Twice a week he will go out, for up to 48 hours, fishing day and night. "We maybe get a couple of hours break in between hauls," he says. "You just really cat nap."
This is made worse by the dearth of crews. When there are only two of them on board the workload is hard and the sleep pattern more disrupted.
"It's a really hard job to do. Some people, they just can't hack it," he says. "In the younger generation there isn't that much interest, really."
Another problem now is the cost of diesel: the boat consumes about £600-worth in 24 hours at sea.
"This time last year it was maybe £500-600 for a full trip, now it's like £1,200 or £1,500," John says. "We really have to think about what's coming on deck, if it's worth stopping out. You've really got to be catching [high value fish] to make ends meet." After the last two trips they only just broke even.
There are about seven or eight full time trawlers fishing out of Maryport. Four or five catching fish, and a couple of scallop boats. The town's fishing co-op, which connects them with commercial buyers, providing storage and transport, is "hanging on by a shoestring", he says.
It is run by John senior, more on a voluntary basis now he is retired. He was a joiner by trade, but loved fishing and he used redundancy money to buy his first boat.
"Any type of fishing, whether it was fishing with a rod or a net or line, it made no difference," he says. "You've got to love it. The money's a bonus."
Also a bonus was the British Empire Medal he was given in 2015 for services to local fishing industry.
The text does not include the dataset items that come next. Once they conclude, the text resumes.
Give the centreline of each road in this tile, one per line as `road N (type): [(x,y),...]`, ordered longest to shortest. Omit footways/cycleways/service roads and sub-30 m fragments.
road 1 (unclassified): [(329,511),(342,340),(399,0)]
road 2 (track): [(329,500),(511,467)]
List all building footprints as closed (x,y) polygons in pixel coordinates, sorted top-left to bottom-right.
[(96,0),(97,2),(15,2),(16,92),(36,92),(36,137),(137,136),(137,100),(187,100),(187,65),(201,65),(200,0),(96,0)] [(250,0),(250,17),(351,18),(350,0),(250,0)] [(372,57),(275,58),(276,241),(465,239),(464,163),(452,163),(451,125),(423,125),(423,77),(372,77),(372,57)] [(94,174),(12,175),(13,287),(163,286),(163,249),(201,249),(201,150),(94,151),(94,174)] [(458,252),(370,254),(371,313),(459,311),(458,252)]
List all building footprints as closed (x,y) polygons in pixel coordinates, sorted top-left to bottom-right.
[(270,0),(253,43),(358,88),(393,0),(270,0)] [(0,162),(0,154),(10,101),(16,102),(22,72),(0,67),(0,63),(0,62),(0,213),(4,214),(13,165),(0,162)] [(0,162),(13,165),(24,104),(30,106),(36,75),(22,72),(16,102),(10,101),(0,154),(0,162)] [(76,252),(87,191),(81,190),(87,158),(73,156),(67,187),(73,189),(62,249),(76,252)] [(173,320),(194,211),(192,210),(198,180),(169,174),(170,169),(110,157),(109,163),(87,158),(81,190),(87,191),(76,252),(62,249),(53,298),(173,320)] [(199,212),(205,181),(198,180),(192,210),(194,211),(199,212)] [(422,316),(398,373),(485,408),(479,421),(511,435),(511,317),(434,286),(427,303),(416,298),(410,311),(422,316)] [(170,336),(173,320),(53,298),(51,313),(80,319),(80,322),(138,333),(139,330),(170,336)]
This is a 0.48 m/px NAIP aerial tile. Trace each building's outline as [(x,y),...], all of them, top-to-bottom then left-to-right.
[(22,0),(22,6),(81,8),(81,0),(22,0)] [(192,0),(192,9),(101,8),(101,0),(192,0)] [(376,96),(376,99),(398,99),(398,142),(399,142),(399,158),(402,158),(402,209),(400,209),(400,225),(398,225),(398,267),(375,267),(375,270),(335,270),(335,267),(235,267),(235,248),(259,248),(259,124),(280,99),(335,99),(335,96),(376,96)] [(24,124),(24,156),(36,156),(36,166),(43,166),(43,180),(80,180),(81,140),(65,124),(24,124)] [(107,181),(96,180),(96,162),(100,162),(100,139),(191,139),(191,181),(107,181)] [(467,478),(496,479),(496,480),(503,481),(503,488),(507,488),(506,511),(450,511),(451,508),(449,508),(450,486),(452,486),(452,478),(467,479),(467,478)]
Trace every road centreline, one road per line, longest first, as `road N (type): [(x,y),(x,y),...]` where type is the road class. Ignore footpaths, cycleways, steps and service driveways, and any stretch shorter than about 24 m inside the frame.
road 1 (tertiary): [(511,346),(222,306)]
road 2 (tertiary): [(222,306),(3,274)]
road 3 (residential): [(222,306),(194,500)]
He turned down an invite to a Buckingham Palace garden party and went to pick up a boat instead.
"It wasn't my cup of tea, that, eating cucumber sandwiches," he says.
There is another member of the McAvoy family: John's wife Andrea. But she is not very keen on fresh fish at close quarters.
"To be fair, I don't eat much fish myself," John says.
"Working with it all the time I tend not to fetch much home. I'd rather have a pork chop."